### Directions
Across the listing below, state how many lines hold the string "услуга"; write nothing but that number.

### Data excerpts
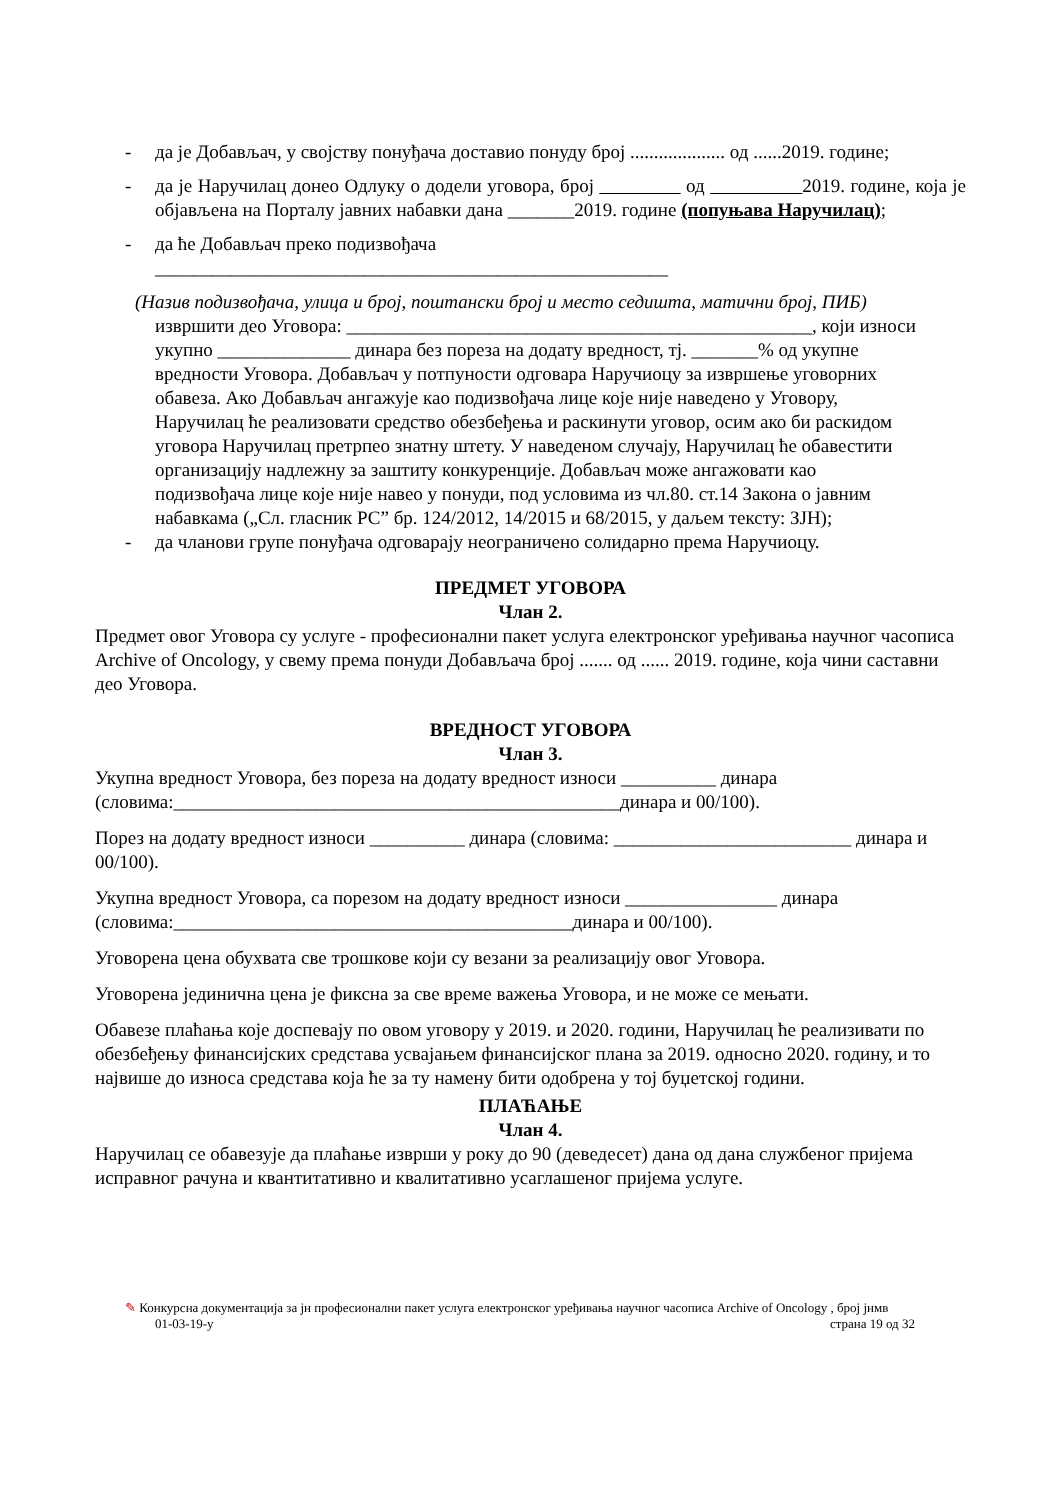- да је Добављач, у својству понуђача доставио понуду број .................... од ......2019. године;
- да је Наручилац донео Одлуку о додели уговора, број од 2019. године, која је објављена на Порталу јавних набавки дана _______2019. године (попуњава Наручилац);
- да ће Добављач преко подизвођача
______________________________________________________
(Назив подизвођача, улица и број, поштански број и место седишта, матични број, ПИБ)
извршити део Уговора: _________________________________________________, који износи укупно ______________ динара без пореза на додату вредност, тј. _______% од укупне вредности Уговора. Добављач у потпуности одговара Наручиоцу за извршење уговорних обавеза. Ако Добављач ангажује као подизвођача лице које није наведено у Уговору, Наручилац ће реализовати средство обезбеђења и раскинути уговор, осим ако би раскидом уговора Наручилац претрпео знатну штету. У наведеном случају, Наручилац ће обавестити организацију надлежну за заштиту конкуренције. Добављач може ангажовати као подизвођача лице које није навео у понуди, под условима из чл.80. ст.14 Закона о јавним набавкама („Сл. гласник РС” бр. 124/2012, 14/2015 и 68/2015, у даљем тексту: ЗЈН);
- да чланови групе понуђача одговарају неограничено солидарно према Наручиоцу.
ПРЕДМЕТ УГОВОРА
Члан 2.
Предмет овог Уговора су услуге - професионални пакет услуга електронског уређивања научног часописа Archive of Oncology, у свему према понуди Добављача број ....... од ...... 2019. године, која чини саставни део Уговора.
ВРЕДНОСТ УГОВОРА
Члан 3.
Укупна вредност Уговора, без пореза на додату вредност износи __________ динара (словима:_______________________________________________динара и 00/100).
Порез на додату вредност износи __________ динара (словима: _________________________ динара и 00/100).
Укупна вредност Уговора, са порезом на додату вредност износи ________________ динара (словима:__________________________________________динара и 00/100).
Уговорена цена обухвата све трошкове који су везани за реализацију овог Уговора.
Уговорена јединична цена је фиксна за све време важења Уговора, и не може се мењати.
Обавезе плаћања које доспевају по овом уговору у 2019. и 2020. години, Наручилац ће реализивати по обезбеђењу финансијских средстава усвајањем финансијског плана за 2019. односно 2020. годину, и то највише до износа средстава која ће за ту намену бити одобрена у тој буџетској години.
ПЛАЋАЊЕ
Члан 4.
Наручилац се обавезује да плаћање изврши у року до 90 (деведесет) дана од дана службеног пријема исправног рачуна и квантитативно и квалитативно усаглашеног пријема услуге.
✎ Конкурсна документација за јн професионални пакет услуга електронског уређивања научног часописа Archive of Oncology , број јнмв
01-03-19-у страна 19 од 32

### Result
2